Labor Unions Dispute Waiver Increasing Chicken Production Limits


Labor unions alleged in a complaint filed on Tuesday in the District of Columbia District Court against the United States Department of Agriculture (USDA) that a change in the limit for chickens a plant can process to 175 birds per minute (bpm) when in possession of a waiver is detrimental to the employees and increases the risk of injury.

The complaint stated that the Food Safety Inspection Service’s (FSIS) “failure to consider and address the impact of its actions on worker safety violates basic standards of reasoned decisionmaking, and its unexplained departure from the conclusions set forth in its 2014 rulemaking represents classic arbitrary and capricious action.” The plaintiffs include five United Food and Commercial Workers Unions, representing workers at Tyson Foods and Wayne Farms, and an international labor union they are associated with. They alleged that 43 percent of poultry processing plants have the waivers or are otherwise authorized to increase production speeds.

A waiver program recently adopted by the USDA and its FSIS allows a plant to exceed the limits for line speed set in a 2014 regulation. “When FSIS issued its 2014 regulation, it considered an extensive rulemaking record demonstrating the harms that faster line speeds can cause poultry workers. On the basis of that rulemaking record, FSIS abandoned a proposal to allow poultry processing plants to operate at a maximum line speed of 175 birds per minute (bpm), instead capping the maximum line speed at 140 bpm and adopting other regulations designed to protect worker safety at poultry processing plants,” the complaint said.

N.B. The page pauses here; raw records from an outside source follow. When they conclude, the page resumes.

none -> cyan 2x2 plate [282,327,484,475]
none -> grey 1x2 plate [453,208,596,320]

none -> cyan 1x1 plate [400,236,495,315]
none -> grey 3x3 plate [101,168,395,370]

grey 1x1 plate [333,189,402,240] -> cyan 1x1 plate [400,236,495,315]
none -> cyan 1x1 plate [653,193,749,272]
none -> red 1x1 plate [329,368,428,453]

The unions alleged that FSIS claimed it did not have authority to address their safety concerns in its new regulation, however, they did address the concerns when creating the regulation in 2014. The waiver program reportedly did not proceed through normal procedures, which would have given opportunities for comments. The plaintiffs further claimed that the waiver program does not comply with the existing waiver regulations, which only allow waivers for new technologies or other improvements.

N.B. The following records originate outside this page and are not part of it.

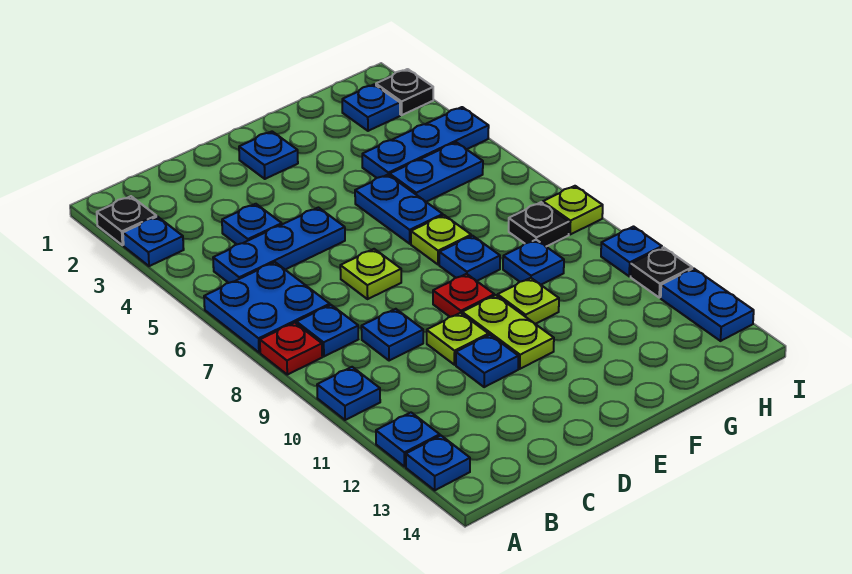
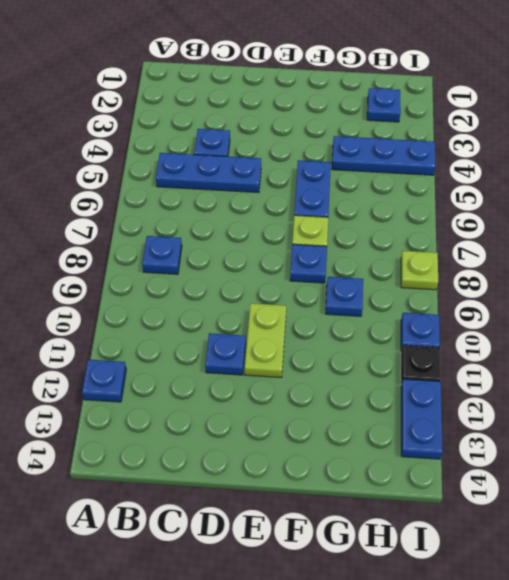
none -> black 1x1 plate [97,196,156,245]
none -> blue 1x1 plate [123,217,184,266]
none -> blue 2x2 plate [204,262,330,352]
none -> red 1x1 plate [260,323,322,375]

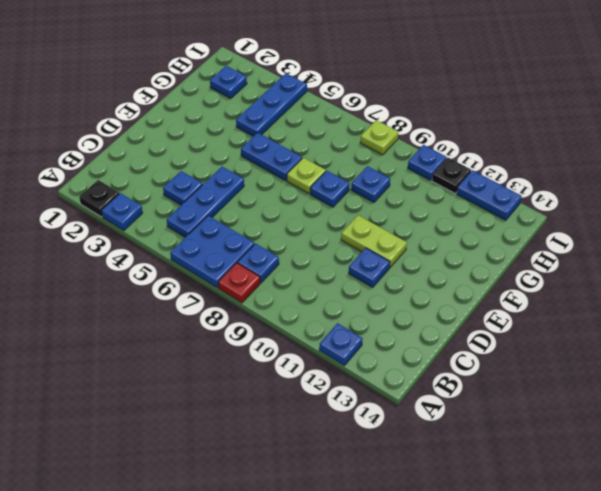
none -> blue 1x1 plate [317,367,380,420]
none -> blue 1x1 plate [406,436,470,490]
none -> blue 1x1 plate [361,309,423,361]
none -> lime 1x1 plate [340,249,401,299]

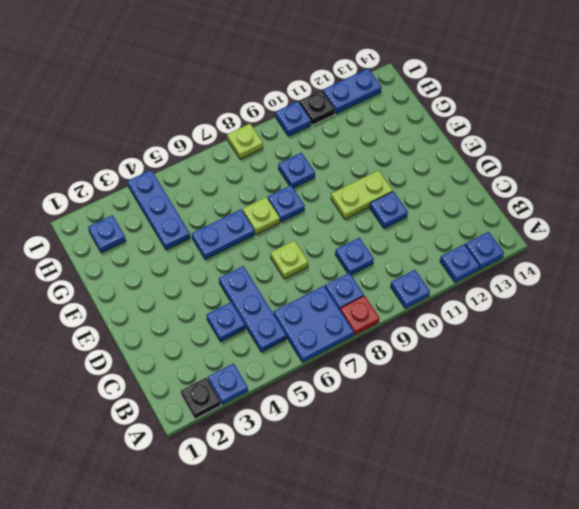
none -> lime 1x1 plate [427,313,489,365]
none -> blue 1x1 plate [239,132,298,179]
none -> red 1x1 plate [433,274,494,317]
none -> lime 1x1 plate [498,278,559,324]

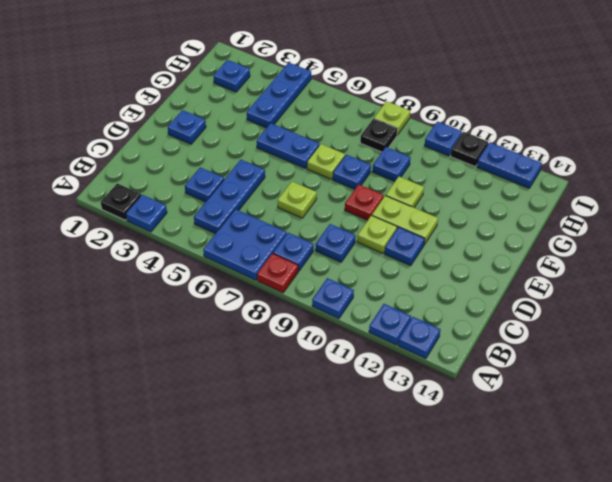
none -> blue 1x2 plate [390,142,483,202]
none -> black 1x1 plate [376,69,433,115]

The lawsuit cited common musculoskeletal problems among workers at the processing plants, including carpal tunnel syndrome and tendonitis, because of the repetitive motions workers make each day in preparing the chickens. The plaintiffs claimed an increase of speed would provide a higher risk of physical injuries for the workers.

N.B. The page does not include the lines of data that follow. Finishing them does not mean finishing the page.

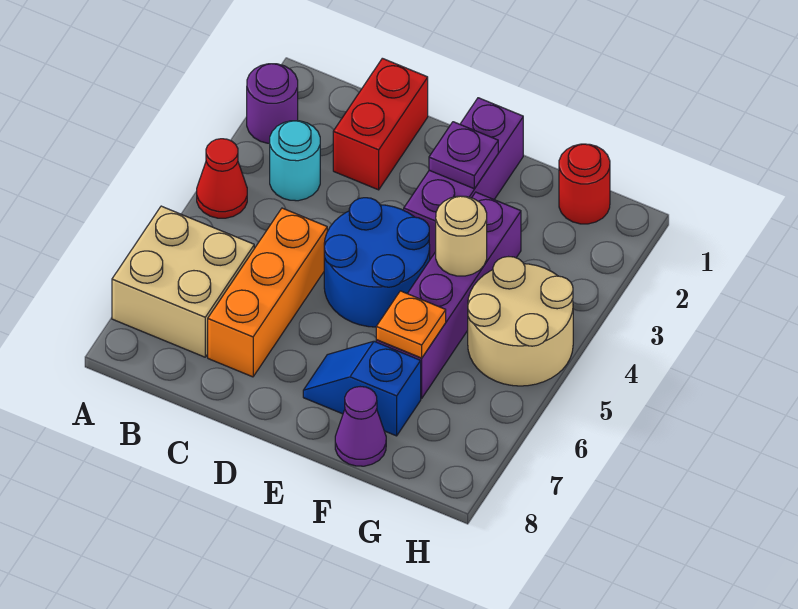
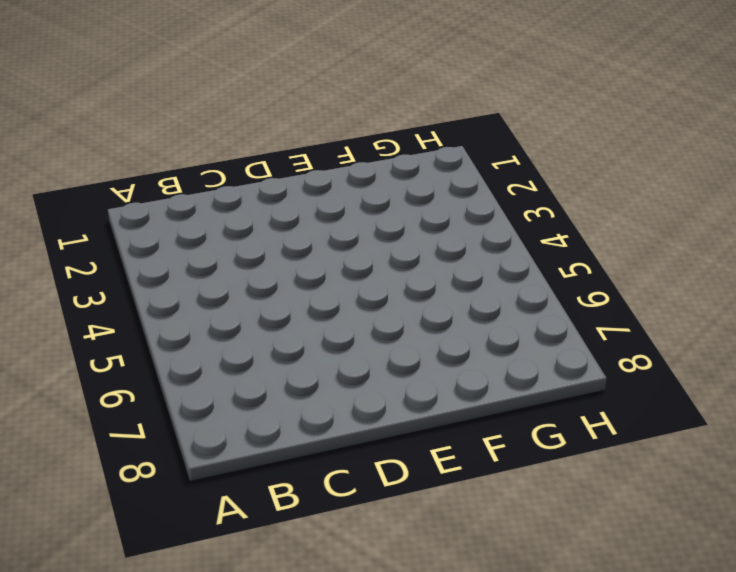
none -> purple 1x1 round brick [247,64,298,143]
none -> red 1x1 cone [197,139,247,218]
none -> tan 2x2 brick [112,206,254,357]

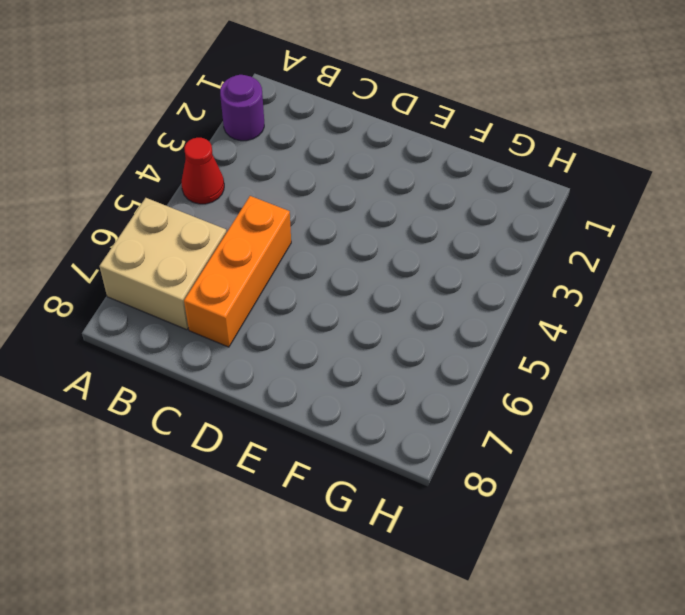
none -> cyan 1x1 round brick [270,121,320,201]
none -> red 1x2 brick [333,58,428,190]
none -> blue 2x2 round brick [324,198,430,327]

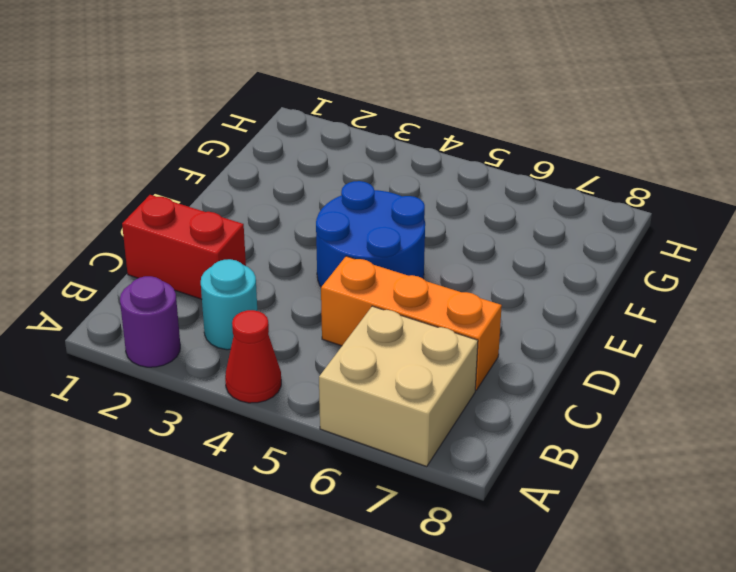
none -> purple 1x3 brick [404,98,523,259]
none -> blue 1x2 slope [303,341,421,436]
none -> purple 1x4 brick [376,192,521,398]

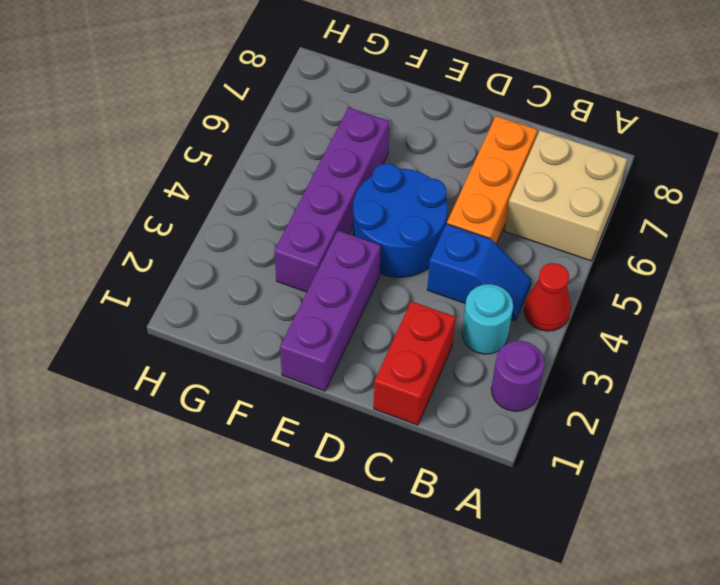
blue 1x2 slope [427,224,531,321] -> blue 1x2 slope moved to [303,341,421,436]
none -> purple 1x1 cone [335,387,386,466]
none -> red 1x1 round brick [559,144,610,224]
none -> tan 2x2 round brick [468,257,573,386]

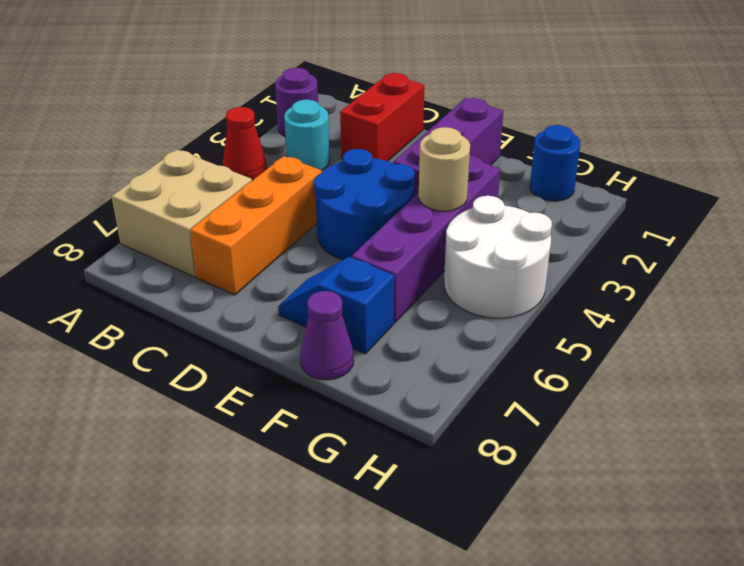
blue 1x1 round brick [530,125,580,201] -> red 1x1 round brick [559,144,610,224]
white 2x2 round brick [444,196,552,318] -> tan 2x2 round brick [468,257,573,386]
none -> purple 1x1 plate [429,122,498,189]
none -> orange 1x1 plate [376,291,446,358]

The waiver allegedly came after the National Chicken Council sought to eliminate maximum line speed regulations in 2017. FSIS denied the council’s petition but stated its intent to create the waivers. The waiver program began in September 2018, but, according to the complaint, does not require applicants to show potential health impacts or safety related to the increase in speed.

The unions, represented by Public Citizen Litigation Group, are seeking for the court to rule that the waiver program is not in observance of legal procedure and set it aside, along with waivers issued to the ten poultry plants where the unions’ members work.